Pull out every line below that contains the word "list", and copy each one unchanged.

Entries from a dataset
......

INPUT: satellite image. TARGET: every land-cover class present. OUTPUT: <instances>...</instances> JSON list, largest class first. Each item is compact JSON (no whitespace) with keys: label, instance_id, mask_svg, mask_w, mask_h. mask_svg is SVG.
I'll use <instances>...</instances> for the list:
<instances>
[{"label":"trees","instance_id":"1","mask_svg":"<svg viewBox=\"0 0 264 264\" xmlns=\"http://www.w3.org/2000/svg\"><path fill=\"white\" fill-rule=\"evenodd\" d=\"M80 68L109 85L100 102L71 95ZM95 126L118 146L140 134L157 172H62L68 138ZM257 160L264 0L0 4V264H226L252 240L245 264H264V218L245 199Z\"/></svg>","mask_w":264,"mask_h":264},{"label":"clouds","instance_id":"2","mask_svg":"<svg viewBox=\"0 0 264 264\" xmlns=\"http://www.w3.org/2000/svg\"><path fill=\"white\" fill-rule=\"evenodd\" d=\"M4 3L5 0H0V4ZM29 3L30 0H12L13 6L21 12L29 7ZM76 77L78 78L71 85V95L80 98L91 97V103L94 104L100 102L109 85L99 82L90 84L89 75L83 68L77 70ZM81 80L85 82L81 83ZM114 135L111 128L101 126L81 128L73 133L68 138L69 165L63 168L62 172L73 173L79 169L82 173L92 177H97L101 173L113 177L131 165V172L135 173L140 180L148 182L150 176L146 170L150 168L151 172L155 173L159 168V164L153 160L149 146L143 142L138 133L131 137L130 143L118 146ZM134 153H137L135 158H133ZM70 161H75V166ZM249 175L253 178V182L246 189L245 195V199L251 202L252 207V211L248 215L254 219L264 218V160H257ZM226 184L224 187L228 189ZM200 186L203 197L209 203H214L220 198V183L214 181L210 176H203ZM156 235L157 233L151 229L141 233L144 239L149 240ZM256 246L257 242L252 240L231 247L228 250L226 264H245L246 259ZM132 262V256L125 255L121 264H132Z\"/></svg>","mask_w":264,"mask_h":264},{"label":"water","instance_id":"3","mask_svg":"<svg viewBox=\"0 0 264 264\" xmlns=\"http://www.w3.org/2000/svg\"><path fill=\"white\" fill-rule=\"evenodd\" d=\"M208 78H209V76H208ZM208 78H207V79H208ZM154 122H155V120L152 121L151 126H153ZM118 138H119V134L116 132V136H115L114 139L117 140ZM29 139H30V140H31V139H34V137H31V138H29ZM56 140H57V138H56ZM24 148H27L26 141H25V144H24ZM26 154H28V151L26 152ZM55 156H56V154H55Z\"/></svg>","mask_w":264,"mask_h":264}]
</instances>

......

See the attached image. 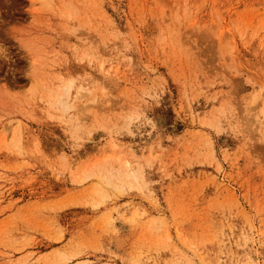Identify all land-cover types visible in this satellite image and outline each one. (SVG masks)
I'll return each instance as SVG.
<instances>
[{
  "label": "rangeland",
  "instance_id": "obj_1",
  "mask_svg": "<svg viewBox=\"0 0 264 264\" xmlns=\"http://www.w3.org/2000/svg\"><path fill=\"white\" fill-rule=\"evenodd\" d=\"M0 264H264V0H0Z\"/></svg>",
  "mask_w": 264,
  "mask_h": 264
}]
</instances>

......

**COMPLETE ANSWER:**
INPUT: satellite image. TARGET: every land-cover class present. OUTPUT: <instances>...</instances> JSON list, largest class first. Each item is compact JSON (no whitespace) with keys: label, instance_id, mask_svg, mask_w, mask_h. mask_svg is SVG.
I'll use <instances>...</instances> for the list:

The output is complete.